Researchers from the National Cancer Institute in Bethesda, Md. analyzed data from the National Health and Nutrition Examination Survey and found that nearly 40 percent of calories consumed by children ages 2 to 18 were empty calories, the unhealthiest kind of calories.

"Consumption of empty calories far exceeded the corresponding discretionary calorie allowance for all sex–age groups," wrote the researchers, led by nutritionist Jill Reedy.

"This number is staggering and depressing," said Kelly Brownell, professor of psychology, epidemiology and public health at Yale University.

While the findings don't surprise many nutrition experts, they say the reasons kids consume so many empty calories are complex. The push for healthier foods over the past few years has helped a little, but they say there are still many obstacles to changing eating habits for the better -- including a lack of physical activity, parental and peer influences, and marketing by the food industry.
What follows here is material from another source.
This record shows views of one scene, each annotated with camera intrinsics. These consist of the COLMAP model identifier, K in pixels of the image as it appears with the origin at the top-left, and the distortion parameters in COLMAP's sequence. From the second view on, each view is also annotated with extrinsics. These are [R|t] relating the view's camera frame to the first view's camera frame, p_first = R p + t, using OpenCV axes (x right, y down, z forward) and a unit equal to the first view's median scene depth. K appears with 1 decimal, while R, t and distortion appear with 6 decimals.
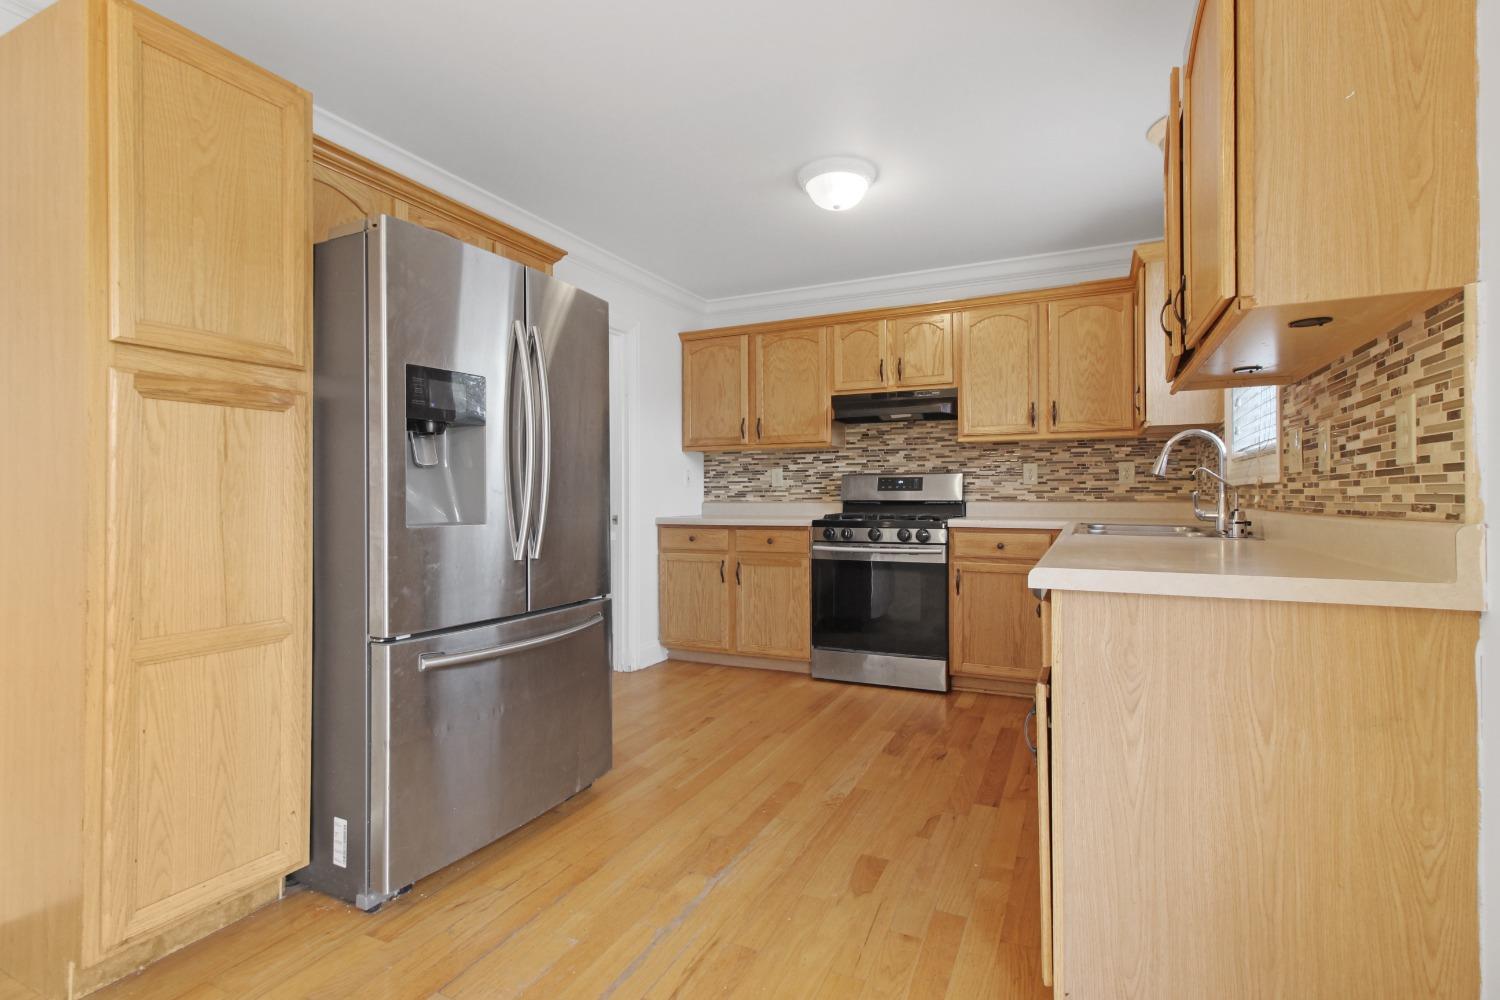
lens RADIAL K [[710.6, 0, 749.6], [0, 710.6, 497.5], [0, 0, 1]] dist [-0.000435, 0.000023]
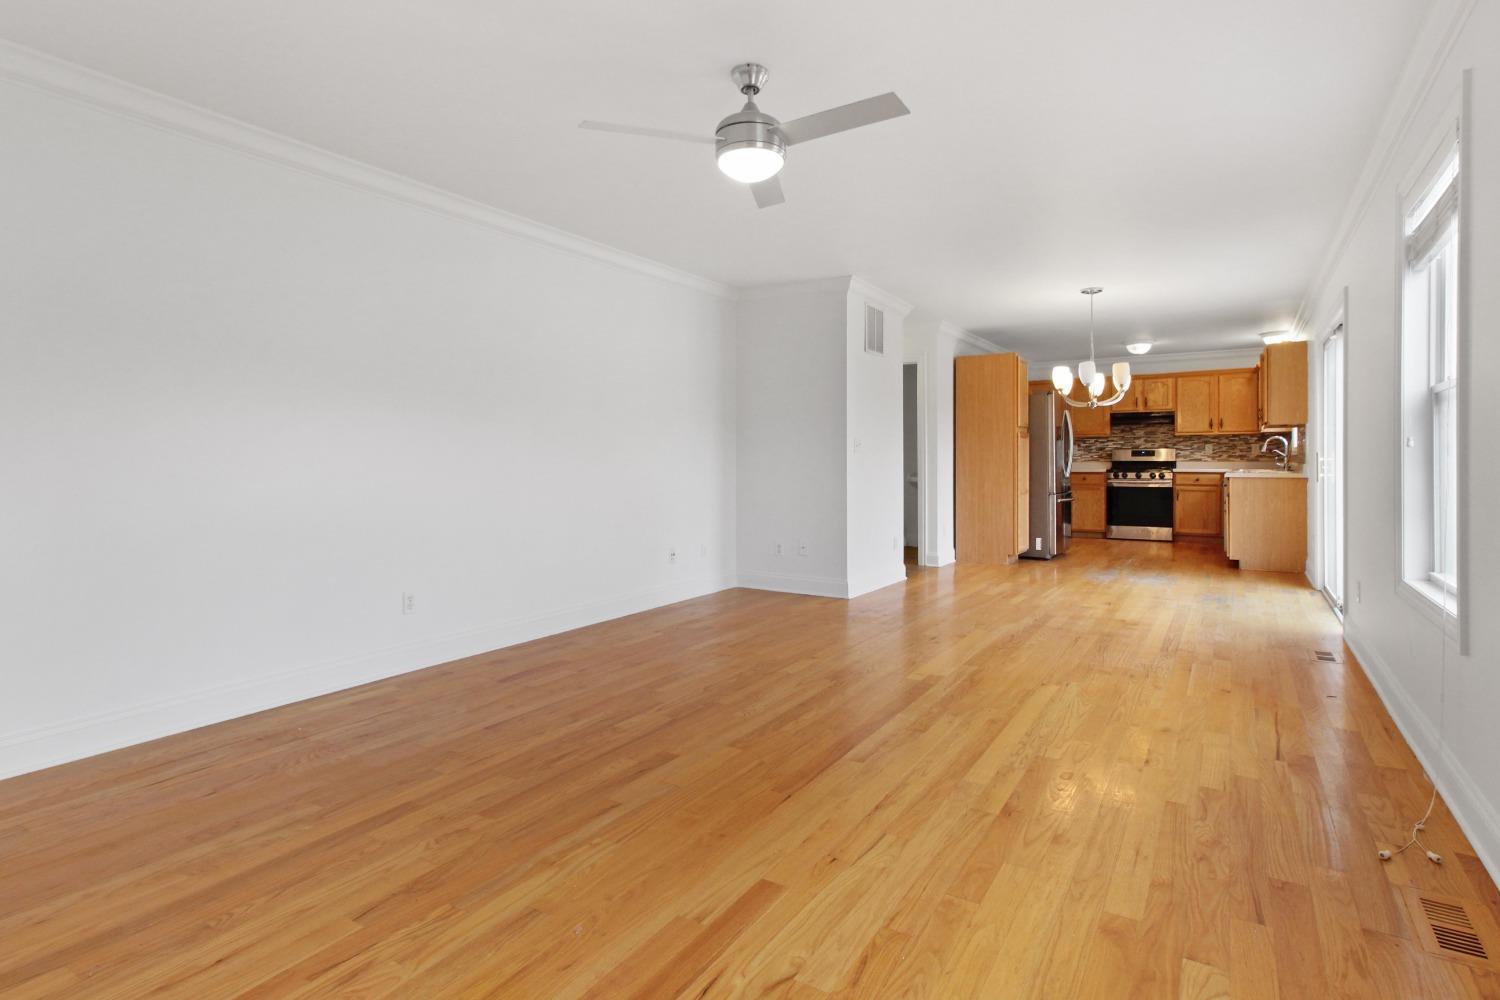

"Empty-calorie foods are manufactured by the food industry to be maximally palatable," said Dr. David L. Katz, director of the Yale University Prevention Research Center in Derby, Conn.

"I don't see a solution unless we have serious limits on advertising of foods that damage the health and reduce the longevity of today's children," said Dr. Walter Willett, chair of the department of nutrition at the Harvard School of Public Health in Boston.

But the picture is complex, said Connie Diekman, director of university nutrition at Washington University in St. Louis. Many kids -- and their parents -- simply do not know what they ought to be eating.

"Nutrition education needs to start in prenatal classes and move through the entire education system," said Diekman. "As I work with college students it amazes me, the number who don't know the nutritional value of many foods or even how much of each food group they need."